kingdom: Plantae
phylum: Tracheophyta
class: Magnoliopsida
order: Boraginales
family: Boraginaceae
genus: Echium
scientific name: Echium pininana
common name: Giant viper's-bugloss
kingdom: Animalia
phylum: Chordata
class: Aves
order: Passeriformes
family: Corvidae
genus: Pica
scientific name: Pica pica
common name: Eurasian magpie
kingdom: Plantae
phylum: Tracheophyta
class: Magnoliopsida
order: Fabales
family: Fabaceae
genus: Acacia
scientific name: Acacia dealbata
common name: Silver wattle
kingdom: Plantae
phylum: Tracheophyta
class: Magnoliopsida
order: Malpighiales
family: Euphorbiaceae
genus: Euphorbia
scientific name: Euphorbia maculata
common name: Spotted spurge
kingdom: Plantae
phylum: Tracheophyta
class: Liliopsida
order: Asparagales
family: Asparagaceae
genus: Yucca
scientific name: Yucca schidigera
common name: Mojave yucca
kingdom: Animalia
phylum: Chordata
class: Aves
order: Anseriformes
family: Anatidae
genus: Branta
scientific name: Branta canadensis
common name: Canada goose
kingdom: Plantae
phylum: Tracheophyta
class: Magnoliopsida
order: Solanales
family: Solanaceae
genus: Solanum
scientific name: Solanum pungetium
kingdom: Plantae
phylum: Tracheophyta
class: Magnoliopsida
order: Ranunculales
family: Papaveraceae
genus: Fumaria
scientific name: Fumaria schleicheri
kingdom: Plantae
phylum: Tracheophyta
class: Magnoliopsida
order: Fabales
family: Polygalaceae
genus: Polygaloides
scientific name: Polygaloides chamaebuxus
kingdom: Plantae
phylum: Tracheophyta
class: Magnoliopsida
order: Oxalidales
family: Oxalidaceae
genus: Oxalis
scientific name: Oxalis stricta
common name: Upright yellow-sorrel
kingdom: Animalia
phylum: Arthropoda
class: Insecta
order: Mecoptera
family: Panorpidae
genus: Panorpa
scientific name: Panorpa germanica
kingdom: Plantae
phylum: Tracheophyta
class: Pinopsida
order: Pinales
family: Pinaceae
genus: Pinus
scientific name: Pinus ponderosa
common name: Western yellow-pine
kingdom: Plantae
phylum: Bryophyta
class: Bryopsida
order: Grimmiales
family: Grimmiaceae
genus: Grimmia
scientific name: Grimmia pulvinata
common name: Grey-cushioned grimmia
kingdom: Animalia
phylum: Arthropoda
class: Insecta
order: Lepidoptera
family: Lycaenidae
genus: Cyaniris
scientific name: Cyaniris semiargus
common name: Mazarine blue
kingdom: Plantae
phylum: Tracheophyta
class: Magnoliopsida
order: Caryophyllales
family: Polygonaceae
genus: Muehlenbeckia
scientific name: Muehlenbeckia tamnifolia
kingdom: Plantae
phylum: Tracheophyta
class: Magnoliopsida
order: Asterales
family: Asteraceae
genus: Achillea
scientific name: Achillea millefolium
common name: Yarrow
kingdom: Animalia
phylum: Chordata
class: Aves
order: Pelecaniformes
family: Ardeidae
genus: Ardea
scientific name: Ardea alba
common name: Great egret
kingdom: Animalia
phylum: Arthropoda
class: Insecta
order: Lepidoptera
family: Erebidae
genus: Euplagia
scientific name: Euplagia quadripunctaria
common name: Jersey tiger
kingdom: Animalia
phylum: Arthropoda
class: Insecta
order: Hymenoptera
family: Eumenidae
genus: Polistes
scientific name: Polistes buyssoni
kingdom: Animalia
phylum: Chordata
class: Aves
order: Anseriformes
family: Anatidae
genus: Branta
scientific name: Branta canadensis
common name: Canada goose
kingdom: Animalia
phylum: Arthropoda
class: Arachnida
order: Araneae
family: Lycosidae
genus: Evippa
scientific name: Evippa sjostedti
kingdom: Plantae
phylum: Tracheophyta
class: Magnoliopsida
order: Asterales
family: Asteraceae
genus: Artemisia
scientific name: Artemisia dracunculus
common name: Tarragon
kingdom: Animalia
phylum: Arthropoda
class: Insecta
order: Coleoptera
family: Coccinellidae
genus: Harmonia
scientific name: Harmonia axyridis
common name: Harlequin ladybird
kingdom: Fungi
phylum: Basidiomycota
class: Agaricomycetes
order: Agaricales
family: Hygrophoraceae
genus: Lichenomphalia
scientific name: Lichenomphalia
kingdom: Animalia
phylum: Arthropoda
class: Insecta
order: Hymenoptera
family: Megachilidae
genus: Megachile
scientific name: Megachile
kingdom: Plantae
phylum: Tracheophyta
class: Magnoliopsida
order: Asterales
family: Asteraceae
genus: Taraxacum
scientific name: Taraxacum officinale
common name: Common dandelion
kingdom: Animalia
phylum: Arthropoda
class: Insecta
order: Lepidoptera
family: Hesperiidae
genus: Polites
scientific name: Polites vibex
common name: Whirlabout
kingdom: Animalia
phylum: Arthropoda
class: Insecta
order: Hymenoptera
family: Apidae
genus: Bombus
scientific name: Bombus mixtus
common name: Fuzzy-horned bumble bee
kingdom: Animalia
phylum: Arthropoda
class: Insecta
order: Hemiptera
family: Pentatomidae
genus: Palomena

____________

What you will do. Reproduce the entry lines word for word, from the line containing "scientific name: Evippa sjostedti" through the line containing "order: Agaricales", inclusive.

Result for this exercise.
scientific name: Evippa sjostedti
kingdom: Plantae
phylum: Tracheophyta
class: Magnoliopsida
order: Asterales
family: Asteraceae
genus: Artemisia
scientific name: Artemisia dracunculus
common name: Tarragon
kingdom: Animalia
phylum: Arthropoda
class: Insecta
order: Coleoptera
family: Coccinellidae
genus: Harmonia
scientific name: Harmonia axyridis
common name: Harlequin ladybird
kingdom: Fungi
phylum: Basidiomycota
class: Agaricomycetes
order: Agaricales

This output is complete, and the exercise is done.